● Exercise instructions:
Print, in exact form, the lines below from the one containing "I. Qu'est-ce que la Mélodie" through the one containing "Liebling es verdient.", and omit all others.

[[ Entries supplied open ]]

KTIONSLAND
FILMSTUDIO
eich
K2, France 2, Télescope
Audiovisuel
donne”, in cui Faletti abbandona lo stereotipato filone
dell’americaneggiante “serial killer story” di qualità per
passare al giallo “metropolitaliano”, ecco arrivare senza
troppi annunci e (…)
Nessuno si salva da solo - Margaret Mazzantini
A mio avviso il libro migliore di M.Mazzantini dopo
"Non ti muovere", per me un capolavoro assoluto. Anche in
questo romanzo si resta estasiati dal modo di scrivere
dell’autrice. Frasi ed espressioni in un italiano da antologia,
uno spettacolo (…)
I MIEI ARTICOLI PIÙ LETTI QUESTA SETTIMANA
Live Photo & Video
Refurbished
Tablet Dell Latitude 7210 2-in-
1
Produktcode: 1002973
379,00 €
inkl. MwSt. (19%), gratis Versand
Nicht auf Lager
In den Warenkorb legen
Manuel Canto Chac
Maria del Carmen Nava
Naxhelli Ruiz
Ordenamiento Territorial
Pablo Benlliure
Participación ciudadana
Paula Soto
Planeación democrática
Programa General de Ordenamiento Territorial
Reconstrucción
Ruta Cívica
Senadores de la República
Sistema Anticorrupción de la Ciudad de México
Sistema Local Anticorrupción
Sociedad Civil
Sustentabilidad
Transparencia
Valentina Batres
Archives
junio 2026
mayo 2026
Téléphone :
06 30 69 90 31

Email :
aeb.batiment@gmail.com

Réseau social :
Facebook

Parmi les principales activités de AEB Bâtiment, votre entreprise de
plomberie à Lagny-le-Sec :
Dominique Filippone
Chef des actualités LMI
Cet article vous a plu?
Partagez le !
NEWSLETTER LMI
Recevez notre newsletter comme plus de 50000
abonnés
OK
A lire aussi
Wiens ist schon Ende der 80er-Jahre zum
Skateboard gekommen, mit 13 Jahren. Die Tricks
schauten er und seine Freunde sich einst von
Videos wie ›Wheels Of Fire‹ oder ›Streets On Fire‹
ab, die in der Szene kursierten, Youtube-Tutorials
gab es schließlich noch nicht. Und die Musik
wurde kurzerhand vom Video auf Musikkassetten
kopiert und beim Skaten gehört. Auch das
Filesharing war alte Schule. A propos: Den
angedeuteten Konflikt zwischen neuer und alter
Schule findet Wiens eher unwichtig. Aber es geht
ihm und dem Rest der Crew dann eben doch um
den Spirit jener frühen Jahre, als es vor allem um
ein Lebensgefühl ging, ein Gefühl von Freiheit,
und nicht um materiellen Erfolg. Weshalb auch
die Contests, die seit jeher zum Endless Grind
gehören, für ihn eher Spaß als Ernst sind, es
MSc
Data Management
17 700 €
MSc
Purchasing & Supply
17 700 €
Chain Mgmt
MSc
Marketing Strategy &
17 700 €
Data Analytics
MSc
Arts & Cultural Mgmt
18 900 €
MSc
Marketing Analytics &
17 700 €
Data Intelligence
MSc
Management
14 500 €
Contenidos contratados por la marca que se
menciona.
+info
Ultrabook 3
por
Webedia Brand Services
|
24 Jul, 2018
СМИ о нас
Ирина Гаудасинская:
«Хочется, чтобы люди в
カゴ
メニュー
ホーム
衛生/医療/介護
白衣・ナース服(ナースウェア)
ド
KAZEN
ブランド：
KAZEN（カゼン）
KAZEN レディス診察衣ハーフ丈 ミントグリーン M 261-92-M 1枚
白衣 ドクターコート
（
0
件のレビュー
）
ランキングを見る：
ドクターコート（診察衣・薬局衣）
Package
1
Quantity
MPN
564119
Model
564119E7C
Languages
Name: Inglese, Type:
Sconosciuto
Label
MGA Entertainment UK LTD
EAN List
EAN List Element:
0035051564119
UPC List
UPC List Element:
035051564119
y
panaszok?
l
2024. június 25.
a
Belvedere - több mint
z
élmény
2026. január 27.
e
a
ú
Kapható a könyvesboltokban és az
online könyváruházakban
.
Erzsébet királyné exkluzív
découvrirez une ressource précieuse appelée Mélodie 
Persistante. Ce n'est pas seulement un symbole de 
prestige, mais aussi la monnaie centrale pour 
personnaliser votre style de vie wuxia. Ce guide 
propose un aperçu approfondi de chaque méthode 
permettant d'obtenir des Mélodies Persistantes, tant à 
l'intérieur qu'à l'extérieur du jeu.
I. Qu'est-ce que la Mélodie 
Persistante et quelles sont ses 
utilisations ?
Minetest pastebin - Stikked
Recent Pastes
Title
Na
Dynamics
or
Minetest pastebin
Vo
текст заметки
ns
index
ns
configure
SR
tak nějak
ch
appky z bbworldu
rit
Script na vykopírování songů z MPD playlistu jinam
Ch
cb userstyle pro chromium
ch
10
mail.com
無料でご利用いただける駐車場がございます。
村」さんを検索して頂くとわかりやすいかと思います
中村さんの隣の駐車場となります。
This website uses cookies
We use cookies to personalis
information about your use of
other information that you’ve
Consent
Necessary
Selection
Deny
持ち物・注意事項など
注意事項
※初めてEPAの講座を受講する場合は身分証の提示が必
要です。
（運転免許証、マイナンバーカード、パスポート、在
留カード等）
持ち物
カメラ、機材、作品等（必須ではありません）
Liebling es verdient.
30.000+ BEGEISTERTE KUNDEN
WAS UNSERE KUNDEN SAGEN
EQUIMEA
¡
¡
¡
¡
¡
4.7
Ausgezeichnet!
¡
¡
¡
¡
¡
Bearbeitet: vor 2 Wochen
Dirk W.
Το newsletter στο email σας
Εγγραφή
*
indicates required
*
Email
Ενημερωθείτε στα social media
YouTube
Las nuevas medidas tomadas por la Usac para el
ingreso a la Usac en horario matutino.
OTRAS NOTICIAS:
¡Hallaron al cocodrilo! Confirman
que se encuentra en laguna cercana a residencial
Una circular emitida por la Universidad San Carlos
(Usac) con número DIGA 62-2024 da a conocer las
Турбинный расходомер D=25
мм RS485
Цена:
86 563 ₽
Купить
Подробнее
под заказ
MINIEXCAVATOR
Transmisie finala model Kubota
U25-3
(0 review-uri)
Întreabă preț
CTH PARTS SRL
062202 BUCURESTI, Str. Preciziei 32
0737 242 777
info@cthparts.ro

[[ Entries supplied closed ]]

● Written response:
I. Qu'est-ce que la Mélodie 
Persistante et quelles sont ses 
utilisations ?
Minetest pastebin - Stikked
Recent Pastes
Title
Na
Dynamics
or
Minetest pastebin
Vo
текст заметки
ns
index
ns
configure
SR
tak nějak
ch
appky z bbworldu
rit
Script na vykopírování songů z MPD playlistu jinam
Ch
cb userstyle pro chromium
ch
10
mail.com
無料でご利用いただける駐車場がございます。
村」さんを検索して頂くとわかりやすいかと思います
中村さんの隣の駐車場となります。
This website uses cookies
We use cookies to personalis
information about your use of
other information that you’ve
Consent
Necessary
Selection
Deny
持ち物・注意事項など
注意事項
※初めてEPAの講座を受講する場合は身分証の提示が必
要です。
（運転免許証、マイナンバーカード、パスポート、在
留カード等）
持ち物
カメラ、機材、作品等（必須ではありません）
Liebling es verdient.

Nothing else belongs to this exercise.